Practice Practice Practice…
As I've said a few times recently, this country is becoming more sophisticated in its tastes and manners. Interestingly, I'm not referring to the tastes and manners of Manhattanites. As it stands, what has happened is more of a leveling, and the city I live in has if anything become more provincial. New York is still, perhaps more than ever, a place for foreigners who need or want to escape their homelands: Manhattan for the rich, the outer boroughs for everyone else. But things have changed. I've been to quite a few parties, with people from five or six countries, and been the only American. The thriving neighborhoods in Brooklyn and Queens are made up almost entirely of immigrants. There are places in New York where you could imagine yourself not only in a foreign country, but in a small western European city. And none of those places, with small cafes and shops, is in Manhattan. New York is now a place for immigrants to come to mingle with each other, if they're poor, or even if they're not.

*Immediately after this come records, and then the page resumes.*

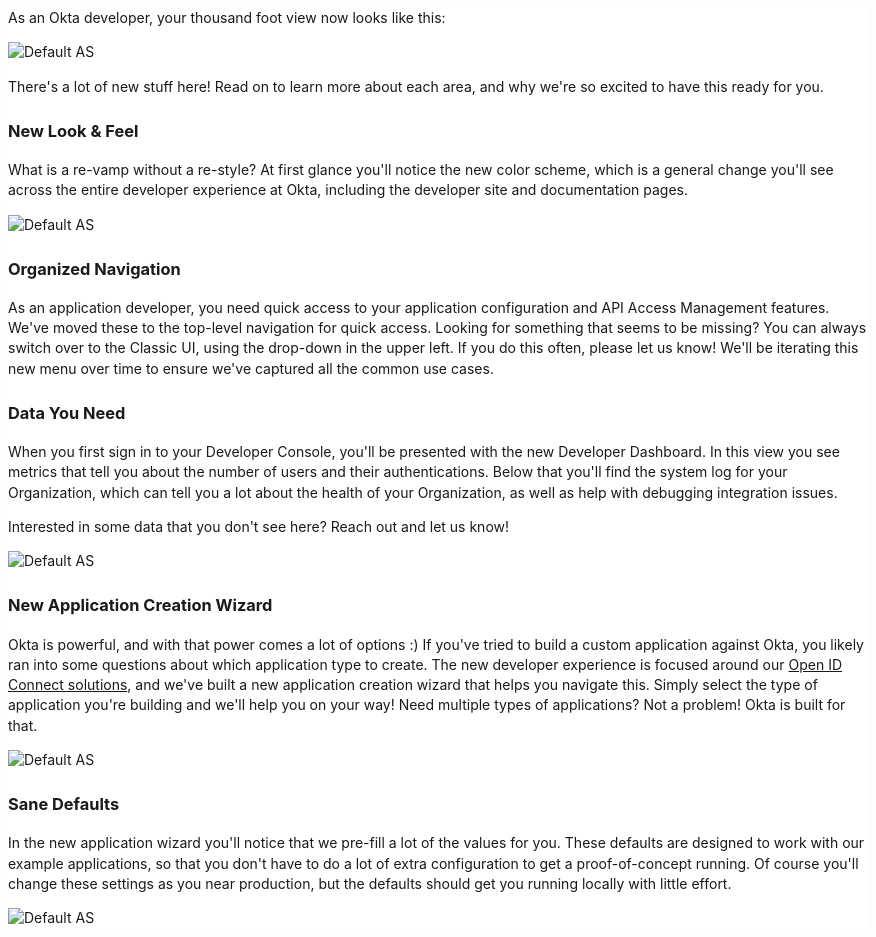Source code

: As an Okta developer, your thousand foot view now looks like this:

<img src="/img/blog/new-dev-console/new-dev-console.png" alt="Default AS" width="700" class="center-image">

There's a lot of new stuff here!  Read on to learn more about each area, and why we're so excited to have this ready for you.

### New Look & Feel

What is a re-vamp without a re-style?  At first glance you'll notice the new color scheme, which is a general change you'll see across the entire developer experience at Okta, including the developer site and documentation pages.

<img src="/img/blog/new-dev-console/new-console-nav.png" alt="Default AS" class="center-image">

### Organized Navigation

As an application developer, you need quick access to your application configuration and API Access Management features.  We've moved these to the top-level navigation for quick access.  Looking for something that seems to be missing?  You can always switch over to the Classic UI, using the drop-down in the upper left.  If you do this often, please let us know!  We'll be iterating this new menu over time to ensure we've captured all the common use cases.

### Data You Need

When you first sign in to your Developer Console, you'll be presented with the new Developer Dashboard.  In this view you see metrics that tell you about the number of users and their authentications.  Below that you'll find the system log for your Organization, which can tell you a lot about the health of your Organization, as well as help with debugging integration issues.

Interested in some data that you don't see here?  Reach out and let us know!

<img src="/img/blog/new-dev-console/metrics-tiles.png" alt="Default AS" width="700" class="center-image">

### New Application Creation Wizard

Okta is powerful, and with that power comes a lot of options :) If you've tried to build a custom application against Okta, you likely ran into some questions about which application type to create.  The new developer experience is focused around our [Open ID Connect solutions](https://developer.okta.com/docs/api/resources/oidc), and we've built a new application creation wizard that helps you navigate this.  Simply select the type of application you're building and we'll help you on your way!  Need multiple types of applications?  Not a problem!  Okta is built for that.

<img src="/img/blog/new-dev-console/app-wizard.png" alt="Default AS" class="center-image">

### Sane Defaults

In the new application wizard you'll notice that we pre-fill a lot of the values for you.  These defaults are designed to work with our example applications, so that you don't have to do a lot of extra configuration to get a proof-of-concept running.  Of course you'll change these settings as you near production, but the defaults should get you running locally with little effort.

<img src="/img/blog/new-dev-console/app-settings.png" alt="Default AS" class="center-image">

Self-consciously serious American culture has always been thin. As often as it's based on the transubstantiation of the popular and vulgar, too often it's based on their denial. This is due partly to the nature of our mediocrities. Criticism of the banalities of the bourgeoisie in this country and others is often shaded -with subtlety or not- as a critique of democracy. You can say this about Greenberg, Foucault or Antonin Scalia. It's fascinating to understand just how much the art world, for example, flooded as it is with works that ape popular culture, still needs to posit itself superior to movies and tv. But broad slatherings of irony can not hide the fact that the central theme of the works is envy.